Authentication & Authorization with WPF Client to MVC 4 Web Api

I have created a MVC 4 Web Api using Entity Framework Code-First and a WPF-Application as a client in VS 2012.
The problem I'm struggling with at the moment is that I have to enable Authentication from the client and authorize users for access to the Api (for example: Every authenticated user can access GET methods but only admins can use POST or DELETE). I used MVC 4 Internet Application because of Forms Authentication already being included, which worked fine until I tried to login from my client application. After spending some time researching my problem about I realised that Forms Authentication is mainly supposed to work with webbrowsers. I even found some possible solutions to get it working with HttpClient using CookieContainers (e.g.: How do I set a cookie on HttpClient's HttpRequestMessage), but nothing works for me.
After spending some hours researching ways to accomplish what I'm trying to do I feel completly stuck..
I've read about SimpleMembershipprovider, BasicAuthentication, OAuth and someone mentioned Thinktecture.Identitymodel, but wasn't really able to decide which would work best.
If there is really no way to use Forms Authentication when connecting with a client other than a webbrowser then what is the best Authentication/Authorization method to take?
I would be very happy if anyone could provide me with a hint on what works best in this case, because after researching for hours I only get more and more confused.
Thanks in advance for any help!
You should be able to do this easily enough, but you haven't said what your problem actually is. Are you
unable to get access to your web api actions because you aren't logged in; or
unable to make it enforce authorisation (i.e. you can get anonymous access to actions)
For the second scenario:
There is a very good overview of using Authentication and Authorization in ASP.NET Web API on the server side, and the various ways you can enforce different roles on Actions.
There is also another approach that is appropriate for machine-to-machine (i.e. where you don't have a user who will type their login details into an appliation dialog box) in Making your ASP.NET Web API’s secure, but it doesn't focus on using SimpleMembershipProvider. Instead of using the framework auth&auth components it uses tokens (take care with this approach - rolling your own security is very very hard to get right).
For the first scenario:
From the client side, it sounds like you have some a C# application that user's interact with. If this is the case (rather than the machine-to-machine scenario) then your Forms-based approach is still suitable, and you are doing the right thing with your cookies. The approach would be:
Ask the client to type their username and password in to your application
Send a request to your LogIn action on your AccountsController, this will return your authentication cookie, session cookie etc.

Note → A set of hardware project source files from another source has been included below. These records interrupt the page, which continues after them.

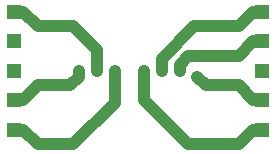
<source format=gbr>
%TF.GenerationSoftware,KiCad,Pcbnew,5.99.0-unknown-046fb58183~131~ubuntu20.04.1*%
%TF.CreationDate,2021-07-12T17:52:21-05:00*%
%TF.ProjectId,WurthTransformerFix,57757274-6854-4726-916e-73666f726d65,rev?*%
%TF.SameCoordinates,Original*%
%TF.FileFunction,Copper,L2,Bot*%
%TF.FilePolarity,Positive*%
%FSLAX46Y46*%
G04 Gerber Fmt 4.6, Leading zero omitted, Abs format (unit mm)*
G04 Created by KiCad (PCBNEW 5.99.0-unknown-046fb58183~131~ubuntu20.04.1) date 2021-07-12 17:52:21*
%MOMM*%
%LPD*%
G01*
G04 APERTURE LIST*
%TA.AperFunction,ComponentPad*%
%ADD10R,1.300000X1.300000*%
%TD*%
%TA.AperFunction,ViaPad*%
%ADD11C,1.000000*%
%TD*%
%TA.AperFunction,Conductor*%
%ADD12C,1.000000*%
%TD*%
G04 APERTURE END LIST*
D10*
%TO.P,TR1,1,1*%
%TO.N,Net-(TR1-Pad1)*%
X-10500000Y5000000D03*
%TO.P,TR1,2*%
%TO.N,N/C*%
X-10500000Y2500000D03*
%TO.P,TR1,3,3*%
%TO.N,Net-(TR1-Pad3)*%
X-10500000Y0D03*
%TO.P,TR1,4,4*%
%TO.N,Net-(TR1-Pad4)*%
X-10500000Y-2500000D03*
%TO.P,TR1,5,5*%
%TO.N,Net-(TR1-Pad5)*%
X-10500000Y-5000000D03*
%TO.P,TR1,6,6*%
%TO.N,Net-(TR1-Pad6)*%
X10500000Y-5000000D03*
%TO.P,TR1,7,7*%
%TO.N,Net-(TR1-Pad7)*%
X10500000Y-2500000D03*
%TO.P,TR1,8*%
%TO.N,N/C*%
X10500000Y0D03*
%TO.P,TR1,9,9*%
%TO.N,Net-(TR1-Pad9)*%
X10500000Y2500000D03*
%TO.P,TR1,10,10*%
%TO.N,Net-(TR1-Pad10)*%
X10500000Y5000000D03*
%TD*%
D11*
%TO.N,Net-(TR1-Pad9)*%
X3500000Y0D03*
%TO.N,Net-(TR1-Pad6)*%
X500000Y0D03*
%TO.N,Net-(TR1-Pad10)*%
X2000000Y0D03*
%TO.N,Net-(TR1-Pad7)*%
X5000000Y-500000D03*
%TO.N,Net-(TR1-Pad5)*%
X-2000000Y0D03*
%TO.N,Net-(TR1-Pad1)*%
X-3500000Y0D03*
%TO.N,Net-(TR1-Pad4)*%
X-5000000Y0D03*
%TD*%
D12*
%TO.N,Net-(TR1-Pad9)*%
X3500000Y0D02*
X3500000Y500000D01*
X3500000Y500000D02*
X4250000Y1250000D01*
X4250000Y1250000D02*
X8500000Y1250000D01*
X8500000Y1250000D02*
X9750000Y2500000D01*
X9750000Y2500000D02*
X10500000Y2500000D01*
%TO.N,Net-(TR1-Pad10)*%
X2000000Y0D02*
X2000000Y1000000D01*
X4750000Y3750000D02*
X8500000Y3750000D01*
X2000000Y1000000D02*
X4750000Y3750000D01*
X8500000Y3750000D02*
X9750000Y5000000D01*
X9750000Y5000000D02*
X10500000Y5000000D01*
%TO.N,Net-(TR1-Pad1)*%
X-3500000Y0D02*
X-3500000Y1750000D01*
X-3500000Y1750000D02*
X-5500000Y3750000D01*
X-5500000Y3750000D02*
X-8500000Y3750000D01*
X-8500000Y3750000D02*
X-9750000Y5000000D01*
X-9750000Y5000000D02*
X-10500000Y5000000D01*
%TO.N,Net-(TR1-Pad5)*%
X-2000000Y0D02*
X-2000000Y-2750000D01*
X-2000000Y-2750000D02*
X-5500000Y-6250000D01*
X-5500000Y-6250000D02*
X-8500000Y-6250000D01*
X-8500000Y-6250000D02*
X-9750000Y-5000000D01*
X-9750000Y-5000000D02*
X-10500000Y-5000000D01*
%TO.N,Net-(TR1-Pad6)*%
X500000Y0D02*
X500000Y-2500000D01*
X500000Y-2500000D02*
X4250000Y-6250000D01*
X4250000Y-6250000D02*
X8500000Y-6250000D01*
X8500000Y-6250000D02*
X9750000Y-5000000D01*
X9750000Y-5000000D02*
X10500000Y-5000000D01*
%TO.N,Net-(TR1-Pad7)*%
X5000000Y-500000D02*
X5750000Y-1250000D01*
X8500000Y-1250000D02*
X9750000Y-2500000D01*
X5750000Y-1250000D02*
X8500000Y-1250000D01*
X9750000Y-2500000D02*
X10500000Y-2500000D01*
%TO.N,Net-(TR1-Pad4)*%
X-5000000Y0D02*
X-5000000Y-500000D01*
X-5000000Y-500000D02*
X-5750000Y-1250000D01*
X-5750000Y-1250000D02*
X-8500000Y-1250000D01*
X-8500000Y-1250000D02*
X-9750000Y-2500000D01*
X-9750000Y-2500000D02*
X-10500000Y-2500000D01*
%TD*%
M02*

</source>
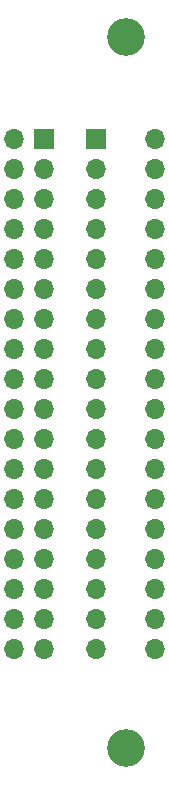
<source format=gbr>
%TF.GenerationSoftware,KiCad,Pcbnew,(6.0.6)*%
%TF.CreationDate,2022-10-25T09:25:14-05:00*%
%TF.ProjectId,CartRiser,43617274-5269-4736-9572-2e6b69636164,.8*%
%TF.SameCoordinates,Original*%
%TF.FileFunction,Soldermask,Top*%
%TF.FilePolarity,Negative*%
%FSLAX46Y46*%
G04 Gerber Fmt 4.6, Leading zero omitted, Abs format (unit mm)*
G04 Created by KiCad (PCBNEW (6.0.6)) date 2022-10-25 09:25:14*
%MOMM*%
%LPD*%
G01*
G04 APERTURE LIST*
%ADD10C,3.200000*%
%ADD11R,1.700000X1.700000*%
%ADD12O,1.700000X1.700000*%
G04 APERTURE END LIST*
D10*
%TO.C,H2*%
X173800000Y-112100000D03*
%TD*%
D11*
%TO.C,J2*%
X171325000Y-60520000D03*
D12*
X176325000Y-60520000D03*
X171325000Y-63060000D03*
X176325000Y-63060000D03*
X171325000Y-65600000D03*
X176325000Y-65600000D03*
X171325000Y-68140000D03*
X176325000Y-68140000D03*
X171325000Y-70680000D03*
X176325000Y-70680000D03*
X171325000Y-73220000D03*
X176325000Y-73220000D03*
X171325000Y-75760000D03*
X176325000Y-75760000D03*
X171325000Y-78300000D03*
X176325000Y-78300000D03*
X171325000Y-80840000D03*
X176325000Y-80840000D03*
X171325000Y-83380000D03*
X176325000Y-83380000D03*
X171325000Y-85920000D03*
X176325000Y-85920000D03*
X171325000Y-88460000D03*
X176325000Y-88460000D03*
X171325000Y-91000000D03*
X176325000Y-91000000D03*
X171325000Y-93540000D03*
X176325000Y-93540000D03*
X171325000Y-96080000D03*
X176325000Y-96080000D03*
X171325000Y-98620000D03*
X176325000Y-98620000D03*
X171325000Y-101160000D03*
X176325000Y-101160000D03*
X171325000Y-103700000D03*
X176325000Y-103700000D03*
%TD*%
D10*
%TO.C,H4*%
X173800000Y-51900000D03*
%TD*%
D11*
%TO.C,J1*%
X166900000Y-60500000D03*
D12*
X164360000Y-60500000D03*
X166900000Y-63040000D03*
X164360000Y-63040000D03*
X166900000Y-65580000D03*
X164360000Y-65580000D03*
X166900000Y-68120000D03*
X164360000Y-68120000D03*
X166900000Y-70660000D03*
X164360000Y-70660000D03*
X166900000Y-73200000D03*
X164360000Y-73200000D03*
X166900000Y-75740000D03*
X164360000Y-75740000D03*
X166900000Y-78280000D03*
X164360000Y-78280000D03*
X166900000Y-80820000D03*
X164360000Y-80820000D03*
X166900000Y-83360000D03*
X164360000Y-83360000D03*
X166900000Y-85900000D03*
X164360000Y-85900000D03*
X166900000Y-88440000D03*
X164360000Y-88440000D03*
X166900000Y-90980000D03*
X164360000Y-90980000D03*
X166900000Y-93520000D03*
X164360000Y-93520000D03*
X166900000Y-96060000D03*
X164360000Y-96060000D03*
X166900000Y-98600000D03*
X164360000Y-98600000D03*
X166900000Y-101140000D03*
X164360000Y-101140000D03*
X166900000Y-103680000D03*
X164360000Y-103680000D03*
%TD*%
M02*

</source>
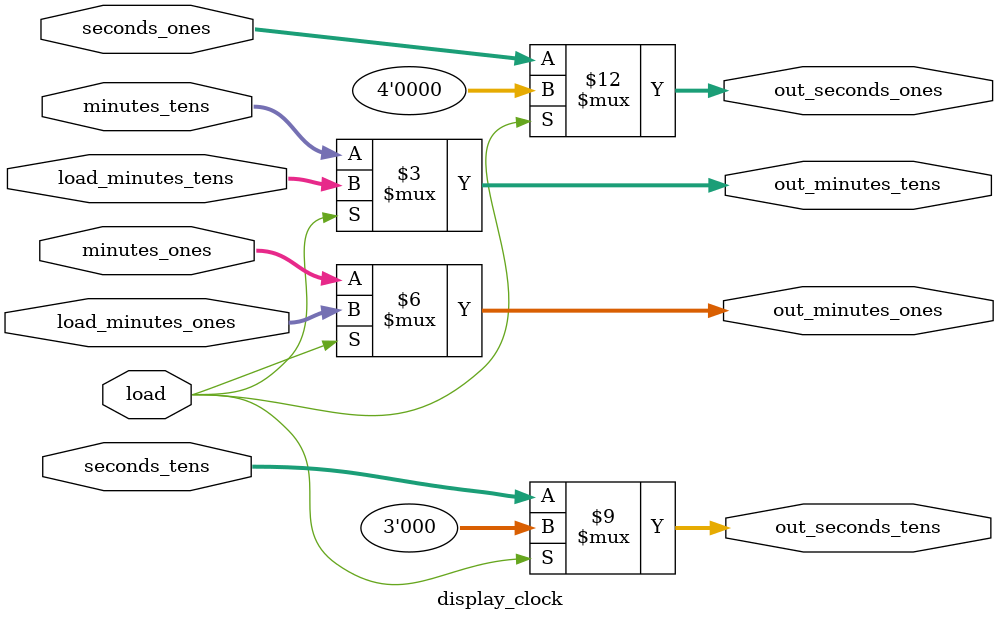
<source format=v>
`timescale 1ns / 1ps

module display_clock(
    input load, 
    input [3:0] seconds_ones, minutes_ones, load_minutes_ones,
    input [2:0] seconds_tens, minutes_tens, load_minutes_tens,
    output reg [3:0] out_seconds_ones, out_minutes_ones, 
    output reg [2:0] out_seconds_tens, out_minutes_tens
    );
    
    always@(*) begin
        if(load) begin
            out_seconds_ones = 0;
            out_seconds_tens = 0;
            out_minutes_ones = load_minutes_ones;
            out_minutes_tens = load_minutes_tens;
        end
        else begin
            out_seconds_ones = seconds_ones;
            out_seconds_tens = seconds_tens;
            out_minutes_ones = minutes_ones;
            out_minutes_tens = minutes_tens;
        end
    end
    
endmodule

</source>
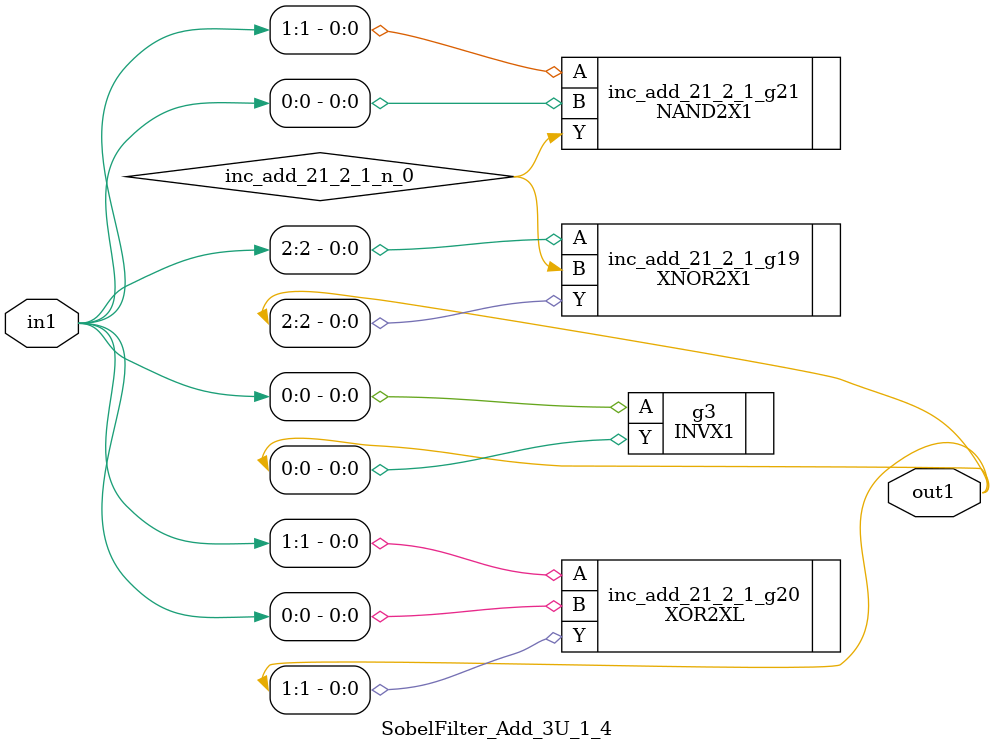
<source format=v>
`timescale 1ps / 1ps


module SobelFilter_Add_3U_1_4(in1, out1);
  input [2:0] in1;
  output [2:0] out1;
  wire [2:0] in1;
  wire [2:0] out1;
  wire inc_add_21_2_1_n_0;
  INVX1 g3(.A (in1[0]), .Y (out1[0]));
  XNOR2X1 inc_add_21_2_1_g19(.A (in1[2]), .B (inc_add_21_2_1_n_0), .Y
       (out1[2]));
  XOR2XL inc_add_21_2_1_g20(.A (in1[1]), .B (in1[0]), .Y (out1[1]));
  NAND2X1 inc_add_21_2_1_g21(.A (in1[1]), .B (in1[0]), .Y
       (inc_add_21_2_1_n_0));
endmodule



</source>
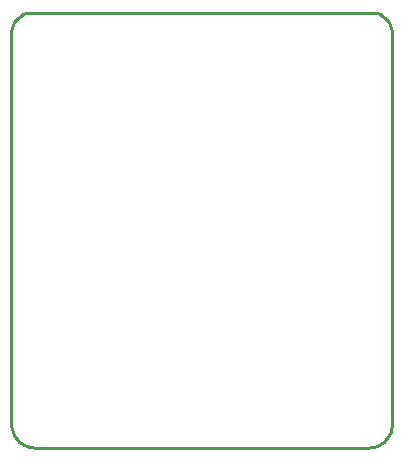
<source format=gm1>
G04*
G04 #@! TF.GenerationSoftware,Altium Limited,Altium Designer,20.1.10 (176)*
G04*
G04 Layer_Color=16711935*
%FSLAX25Y25*%
%MOIN*%
G70*
G04*
G04 #@! TF.SameCoordinates,11B260F6-AB26-4D87-AEF0-EC618B47F653*
G04*
G04*
G04 #@! TF.FilePolarity,Positive*
G04*
G01*
G75*
%ADD12C,0.01000*%
D12*
X119000Y138000D02*
X118929Y138996D01*
X118717Y139972D01*
X118367Y140908D01*
X117889Y141785D01*
X117290Y142584D01*
X116584Y143290D01*
X115785Y143889D01*
X114908Y144367D01*
X113972Y144717D01*
X112996Y144929D01*
X112000Y145000D01*
X-1000D02*
X-1996Y144929D01*
X-2972Y144717D01*
X-3908Y144367D01*
X-4784Y143889D01*
X-5584Y143290D01*
X-6290Y142584D01*
X-6889Y141785D01*
X-7367Y140908D01*
X-7716Y139972D01*
X-7929Y138996D01*
X-8000Y138000D01*
X-8000Y8000D02*
X-7942Y7036D01*
X-7767Y6086D01*
X-7480Y5163D01*
X-7084Y4282D01*
X-6584Y3455D01*
X-5988Y2695D01*
X-5305Y2012D01*
X-4544Y1416D01*
X-3718Y916D01*
X-2837Y520D01*
X-1915Y233D01*
X-964Y58D01*
X0Y0D01*
X111000Y-0D02*
X111964Y58D01*
X112915Y232D01*
X113837Y520D01*
X114718Y916D01*
X115544Y1416D01*
X116305Y2012D01*
X116988Y2695D01*
X117584Y3455D01*
X118084Y4282D01*
X118480Y5163D01*
X118767Y6086D01*
X118942Y7036D01*
X119000Y8000D01*
X-1000Y145000D02*
X112000D01*
X-8000Y8000D02*
Y138000D01*
X0Y0D02*
X111000D01*
X119000Y8000D02*
Y138000D01*
M02*

</source>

Store the cookies that are returned from this (successful) login (or notify the client if the response was "login failed"
Then use those cookies in the request to the web api
As you are already talking about using HttpClient, I'm guessing you know what you are doing for this, so haven't provided code samples. I wouldn't use HttpClient, for what it's worth, but HttpWebRequest which allows you to keep a common CookieContainer through the HttpWebRequest.CookieContainer property.